When is surgery necessary?
Abductor Repair or Reconstruction is performed when non-operative measures, such as physiotherapy and injection, have failed to significantly improve a patients symptoms. As discussed on our Hip Abductor Dysfunction page, the pelvis tilts abnormally when the gluteal muscles do not work properly. This puts a lot of strain on the body and although the first port of call for Abductor Dysfunction is physiotherapy (sometimes paired with an injection for pain relief), if symptoms fail to improve then surgery may be necessary.
What does surgery involve?
Most commonly this is performed as an open procedure, although it can be performed arthroscopically (key-hole surgery).

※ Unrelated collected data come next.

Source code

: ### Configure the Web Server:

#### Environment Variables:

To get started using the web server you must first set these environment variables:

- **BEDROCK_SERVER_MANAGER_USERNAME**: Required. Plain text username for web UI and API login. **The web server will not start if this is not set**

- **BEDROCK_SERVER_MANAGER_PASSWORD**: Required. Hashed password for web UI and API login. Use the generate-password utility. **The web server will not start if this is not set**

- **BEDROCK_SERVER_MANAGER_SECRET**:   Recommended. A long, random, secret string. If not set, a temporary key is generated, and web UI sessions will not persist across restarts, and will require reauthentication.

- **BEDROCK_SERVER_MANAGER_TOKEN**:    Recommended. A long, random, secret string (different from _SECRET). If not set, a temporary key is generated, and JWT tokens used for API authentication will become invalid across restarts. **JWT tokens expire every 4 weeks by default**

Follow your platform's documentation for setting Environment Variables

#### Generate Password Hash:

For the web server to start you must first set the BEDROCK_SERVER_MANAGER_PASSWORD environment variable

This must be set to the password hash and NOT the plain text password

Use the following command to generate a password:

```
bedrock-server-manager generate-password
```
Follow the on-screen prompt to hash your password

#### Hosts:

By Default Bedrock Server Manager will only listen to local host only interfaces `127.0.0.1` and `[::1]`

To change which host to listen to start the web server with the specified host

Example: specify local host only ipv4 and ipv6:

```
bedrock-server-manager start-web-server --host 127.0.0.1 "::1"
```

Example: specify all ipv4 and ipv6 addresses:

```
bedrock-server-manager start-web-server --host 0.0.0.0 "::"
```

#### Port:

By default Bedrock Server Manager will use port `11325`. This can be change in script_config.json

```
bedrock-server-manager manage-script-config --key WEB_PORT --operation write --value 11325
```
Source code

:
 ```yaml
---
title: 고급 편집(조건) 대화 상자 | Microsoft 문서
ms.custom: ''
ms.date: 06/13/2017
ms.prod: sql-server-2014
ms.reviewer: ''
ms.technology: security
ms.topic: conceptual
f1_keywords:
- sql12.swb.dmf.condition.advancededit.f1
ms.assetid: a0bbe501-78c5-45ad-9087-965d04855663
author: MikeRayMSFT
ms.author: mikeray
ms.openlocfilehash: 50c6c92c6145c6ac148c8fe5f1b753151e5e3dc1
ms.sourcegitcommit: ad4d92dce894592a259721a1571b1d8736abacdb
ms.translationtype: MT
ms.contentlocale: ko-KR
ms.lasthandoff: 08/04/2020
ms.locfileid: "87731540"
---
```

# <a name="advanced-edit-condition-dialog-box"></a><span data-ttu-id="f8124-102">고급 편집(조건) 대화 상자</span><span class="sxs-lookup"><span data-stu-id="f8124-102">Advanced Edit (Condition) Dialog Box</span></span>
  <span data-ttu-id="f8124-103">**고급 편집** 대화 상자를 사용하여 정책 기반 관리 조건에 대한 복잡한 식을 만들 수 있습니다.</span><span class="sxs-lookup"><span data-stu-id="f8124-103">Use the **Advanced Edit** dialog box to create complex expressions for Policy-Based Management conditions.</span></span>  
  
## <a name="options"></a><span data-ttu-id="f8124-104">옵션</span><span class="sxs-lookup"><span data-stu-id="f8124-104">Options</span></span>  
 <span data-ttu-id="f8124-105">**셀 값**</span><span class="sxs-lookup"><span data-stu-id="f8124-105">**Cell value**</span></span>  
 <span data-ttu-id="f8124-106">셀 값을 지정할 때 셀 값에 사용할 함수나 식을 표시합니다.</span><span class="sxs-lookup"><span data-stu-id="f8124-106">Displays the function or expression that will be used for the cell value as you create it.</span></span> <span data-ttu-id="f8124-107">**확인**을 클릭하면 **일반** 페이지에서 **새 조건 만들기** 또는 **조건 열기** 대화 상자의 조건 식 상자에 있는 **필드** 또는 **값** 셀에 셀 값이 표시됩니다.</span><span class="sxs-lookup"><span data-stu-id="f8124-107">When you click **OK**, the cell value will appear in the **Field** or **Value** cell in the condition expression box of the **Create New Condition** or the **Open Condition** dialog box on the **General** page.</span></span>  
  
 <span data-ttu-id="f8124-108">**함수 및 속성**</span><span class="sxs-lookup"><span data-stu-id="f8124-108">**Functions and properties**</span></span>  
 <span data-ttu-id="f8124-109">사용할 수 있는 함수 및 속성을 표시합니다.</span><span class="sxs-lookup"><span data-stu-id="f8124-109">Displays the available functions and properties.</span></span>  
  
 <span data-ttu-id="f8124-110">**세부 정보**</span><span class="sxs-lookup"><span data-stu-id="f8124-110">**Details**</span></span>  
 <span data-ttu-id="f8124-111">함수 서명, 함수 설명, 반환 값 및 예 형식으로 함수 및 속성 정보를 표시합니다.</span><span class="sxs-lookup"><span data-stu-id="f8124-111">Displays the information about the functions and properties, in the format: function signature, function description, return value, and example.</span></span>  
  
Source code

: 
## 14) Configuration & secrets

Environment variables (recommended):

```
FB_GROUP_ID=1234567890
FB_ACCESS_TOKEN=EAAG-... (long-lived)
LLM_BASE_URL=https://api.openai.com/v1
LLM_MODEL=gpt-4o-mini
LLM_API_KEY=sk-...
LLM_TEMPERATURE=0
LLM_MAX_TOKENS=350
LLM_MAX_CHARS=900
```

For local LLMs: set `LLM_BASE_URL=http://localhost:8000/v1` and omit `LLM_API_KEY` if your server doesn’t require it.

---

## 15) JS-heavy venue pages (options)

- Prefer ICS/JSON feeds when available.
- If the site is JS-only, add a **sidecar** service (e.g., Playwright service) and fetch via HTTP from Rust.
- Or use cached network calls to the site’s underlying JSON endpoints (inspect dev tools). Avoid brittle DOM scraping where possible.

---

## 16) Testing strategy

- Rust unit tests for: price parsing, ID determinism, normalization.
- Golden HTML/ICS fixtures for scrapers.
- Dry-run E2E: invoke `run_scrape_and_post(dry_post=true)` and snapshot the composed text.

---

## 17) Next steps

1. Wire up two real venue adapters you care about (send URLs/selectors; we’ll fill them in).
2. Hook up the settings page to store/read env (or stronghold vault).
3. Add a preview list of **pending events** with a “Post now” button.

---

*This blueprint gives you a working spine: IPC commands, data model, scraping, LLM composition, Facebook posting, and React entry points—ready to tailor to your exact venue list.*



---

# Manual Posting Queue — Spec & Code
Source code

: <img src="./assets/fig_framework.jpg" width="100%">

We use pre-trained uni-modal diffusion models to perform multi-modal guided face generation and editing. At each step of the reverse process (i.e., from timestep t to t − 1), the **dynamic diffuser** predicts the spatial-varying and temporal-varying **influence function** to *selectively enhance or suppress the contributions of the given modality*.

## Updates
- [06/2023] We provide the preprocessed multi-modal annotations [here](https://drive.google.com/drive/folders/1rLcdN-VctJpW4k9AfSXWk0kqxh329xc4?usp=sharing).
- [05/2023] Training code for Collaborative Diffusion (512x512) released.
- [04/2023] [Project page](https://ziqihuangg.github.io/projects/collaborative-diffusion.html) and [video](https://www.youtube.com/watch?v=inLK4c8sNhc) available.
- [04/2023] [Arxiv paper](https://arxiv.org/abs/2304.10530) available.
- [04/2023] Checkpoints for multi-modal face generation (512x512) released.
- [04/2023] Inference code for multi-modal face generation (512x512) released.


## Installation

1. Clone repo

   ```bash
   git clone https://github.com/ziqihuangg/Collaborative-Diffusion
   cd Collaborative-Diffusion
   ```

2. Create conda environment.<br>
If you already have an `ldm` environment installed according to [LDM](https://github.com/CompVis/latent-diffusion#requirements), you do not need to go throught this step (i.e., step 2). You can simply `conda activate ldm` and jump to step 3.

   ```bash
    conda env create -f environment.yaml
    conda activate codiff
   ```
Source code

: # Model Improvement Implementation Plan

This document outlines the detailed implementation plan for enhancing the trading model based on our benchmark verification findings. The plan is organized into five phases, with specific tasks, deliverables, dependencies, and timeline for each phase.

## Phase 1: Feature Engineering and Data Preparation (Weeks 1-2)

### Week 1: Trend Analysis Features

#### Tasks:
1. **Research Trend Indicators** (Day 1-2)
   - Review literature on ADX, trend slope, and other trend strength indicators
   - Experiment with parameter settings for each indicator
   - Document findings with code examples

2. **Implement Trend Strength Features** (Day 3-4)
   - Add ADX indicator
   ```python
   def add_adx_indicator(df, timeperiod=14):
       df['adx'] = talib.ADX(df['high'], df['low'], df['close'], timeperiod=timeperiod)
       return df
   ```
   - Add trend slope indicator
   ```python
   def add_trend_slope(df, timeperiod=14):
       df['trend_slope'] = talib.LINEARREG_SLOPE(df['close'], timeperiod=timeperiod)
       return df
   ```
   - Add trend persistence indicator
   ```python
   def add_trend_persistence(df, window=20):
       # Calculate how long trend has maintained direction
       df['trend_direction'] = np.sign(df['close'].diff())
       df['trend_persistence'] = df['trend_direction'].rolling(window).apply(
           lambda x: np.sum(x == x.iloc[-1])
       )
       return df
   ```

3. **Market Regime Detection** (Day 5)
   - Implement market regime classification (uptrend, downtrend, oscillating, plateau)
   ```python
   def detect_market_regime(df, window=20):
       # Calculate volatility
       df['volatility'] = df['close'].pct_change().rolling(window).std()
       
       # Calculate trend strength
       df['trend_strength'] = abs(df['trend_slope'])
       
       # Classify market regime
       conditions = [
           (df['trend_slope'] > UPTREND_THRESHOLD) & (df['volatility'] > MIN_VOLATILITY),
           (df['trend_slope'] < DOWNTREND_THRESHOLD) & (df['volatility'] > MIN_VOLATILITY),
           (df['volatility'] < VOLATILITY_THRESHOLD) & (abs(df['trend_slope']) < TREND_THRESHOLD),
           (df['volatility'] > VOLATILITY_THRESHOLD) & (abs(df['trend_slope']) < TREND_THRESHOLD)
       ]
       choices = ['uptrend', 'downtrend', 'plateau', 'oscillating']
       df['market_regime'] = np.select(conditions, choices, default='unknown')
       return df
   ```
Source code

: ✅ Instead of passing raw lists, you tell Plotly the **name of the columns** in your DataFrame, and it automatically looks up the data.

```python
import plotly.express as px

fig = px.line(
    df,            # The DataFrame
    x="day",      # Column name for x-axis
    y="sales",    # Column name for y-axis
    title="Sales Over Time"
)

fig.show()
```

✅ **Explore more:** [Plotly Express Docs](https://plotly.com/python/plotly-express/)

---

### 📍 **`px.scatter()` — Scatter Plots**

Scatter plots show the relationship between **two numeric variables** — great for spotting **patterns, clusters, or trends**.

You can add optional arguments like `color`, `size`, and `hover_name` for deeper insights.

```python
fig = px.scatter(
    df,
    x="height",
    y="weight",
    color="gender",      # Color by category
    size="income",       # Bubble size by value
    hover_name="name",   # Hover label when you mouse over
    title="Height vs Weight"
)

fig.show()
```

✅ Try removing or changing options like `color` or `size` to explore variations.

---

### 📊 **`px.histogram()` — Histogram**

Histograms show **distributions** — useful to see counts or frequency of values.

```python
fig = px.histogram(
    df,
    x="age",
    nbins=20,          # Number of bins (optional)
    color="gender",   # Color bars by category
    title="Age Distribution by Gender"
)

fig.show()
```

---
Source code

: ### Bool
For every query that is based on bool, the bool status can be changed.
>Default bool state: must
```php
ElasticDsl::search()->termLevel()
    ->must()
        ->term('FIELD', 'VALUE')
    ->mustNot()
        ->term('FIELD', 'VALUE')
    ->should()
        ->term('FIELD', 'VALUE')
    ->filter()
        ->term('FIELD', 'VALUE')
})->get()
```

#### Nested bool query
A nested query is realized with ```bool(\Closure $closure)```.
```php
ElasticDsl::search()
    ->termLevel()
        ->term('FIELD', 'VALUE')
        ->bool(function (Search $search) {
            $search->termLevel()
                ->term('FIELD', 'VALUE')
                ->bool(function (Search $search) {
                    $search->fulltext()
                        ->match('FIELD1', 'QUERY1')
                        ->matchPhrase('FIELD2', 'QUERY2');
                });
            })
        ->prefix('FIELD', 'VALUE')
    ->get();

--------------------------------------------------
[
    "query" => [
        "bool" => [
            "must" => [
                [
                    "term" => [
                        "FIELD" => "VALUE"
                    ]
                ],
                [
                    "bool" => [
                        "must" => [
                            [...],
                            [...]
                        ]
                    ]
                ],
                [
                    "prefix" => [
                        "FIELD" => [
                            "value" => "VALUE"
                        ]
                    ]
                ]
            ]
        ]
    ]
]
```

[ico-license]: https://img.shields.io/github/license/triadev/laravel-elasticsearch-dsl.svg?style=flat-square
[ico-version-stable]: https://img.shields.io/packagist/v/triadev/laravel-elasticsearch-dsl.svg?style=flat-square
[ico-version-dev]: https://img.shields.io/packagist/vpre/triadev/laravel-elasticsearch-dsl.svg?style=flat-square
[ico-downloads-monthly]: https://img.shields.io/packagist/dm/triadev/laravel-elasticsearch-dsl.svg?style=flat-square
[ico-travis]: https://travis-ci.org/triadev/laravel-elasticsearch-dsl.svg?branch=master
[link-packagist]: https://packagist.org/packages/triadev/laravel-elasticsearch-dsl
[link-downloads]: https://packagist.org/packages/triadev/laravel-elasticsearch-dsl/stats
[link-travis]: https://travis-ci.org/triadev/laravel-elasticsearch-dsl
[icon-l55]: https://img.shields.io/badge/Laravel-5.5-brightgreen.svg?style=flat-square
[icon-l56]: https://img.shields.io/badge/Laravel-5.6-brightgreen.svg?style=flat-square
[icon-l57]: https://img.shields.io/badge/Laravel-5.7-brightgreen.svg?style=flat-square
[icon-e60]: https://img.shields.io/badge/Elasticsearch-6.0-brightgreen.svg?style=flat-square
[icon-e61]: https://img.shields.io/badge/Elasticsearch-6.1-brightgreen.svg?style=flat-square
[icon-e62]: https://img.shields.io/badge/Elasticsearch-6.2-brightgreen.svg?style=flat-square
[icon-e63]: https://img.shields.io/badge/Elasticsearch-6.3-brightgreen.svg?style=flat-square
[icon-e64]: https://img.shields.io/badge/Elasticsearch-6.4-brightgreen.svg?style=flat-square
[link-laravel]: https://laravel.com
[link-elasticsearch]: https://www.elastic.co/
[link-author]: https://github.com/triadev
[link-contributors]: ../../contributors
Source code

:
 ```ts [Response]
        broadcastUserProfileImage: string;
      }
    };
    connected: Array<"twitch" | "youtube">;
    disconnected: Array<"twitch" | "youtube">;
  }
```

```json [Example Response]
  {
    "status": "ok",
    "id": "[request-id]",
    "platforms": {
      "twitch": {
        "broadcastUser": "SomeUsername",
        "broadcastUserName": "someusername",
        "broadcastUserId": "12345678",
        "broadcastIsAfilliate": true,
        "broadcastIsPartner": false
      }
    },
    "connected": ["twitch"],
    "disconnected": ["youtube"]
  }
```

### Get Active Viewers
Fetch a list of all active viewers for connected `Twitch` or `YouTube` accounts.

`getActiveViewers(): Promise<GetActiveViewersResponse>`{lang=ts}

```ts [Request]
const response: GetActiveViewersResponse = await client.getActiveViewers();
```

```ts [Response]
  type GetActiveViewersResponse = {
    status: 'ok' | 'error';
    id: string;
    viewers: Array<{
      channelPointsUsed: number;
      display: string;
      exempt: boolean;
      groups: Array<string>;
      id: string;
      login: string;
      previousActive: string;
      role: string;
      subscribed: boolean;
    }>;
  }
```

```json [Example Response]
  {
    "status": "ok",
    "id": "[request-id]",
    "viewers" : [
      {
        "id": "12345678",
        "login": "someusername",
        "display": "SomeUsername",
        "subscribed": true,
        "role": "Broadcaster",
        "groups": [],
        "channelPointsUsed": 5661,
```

An open procedure involves exposure of the gluteal tendons – gluteus minimus and medius (see Fig. A), debridement (or cleaning) of the tendons is performed followed by debridement of the bone where the tendons are attached. The bone is shaved to stimulate bleeding which in turn aids the healing and health of the bone.
The tendons are repaired in two layers. The gluteus minimus first then the gluteus medius. This is performed with special suture anchors that attach to the bone.
Following surgery you will be on crutches for 6 weeks and will be partially weight bearing. This means that you won’t be able to put all of your body weight through the operated leg. A strict hip abductor strengthening programme will be commenced with your physiotherapists.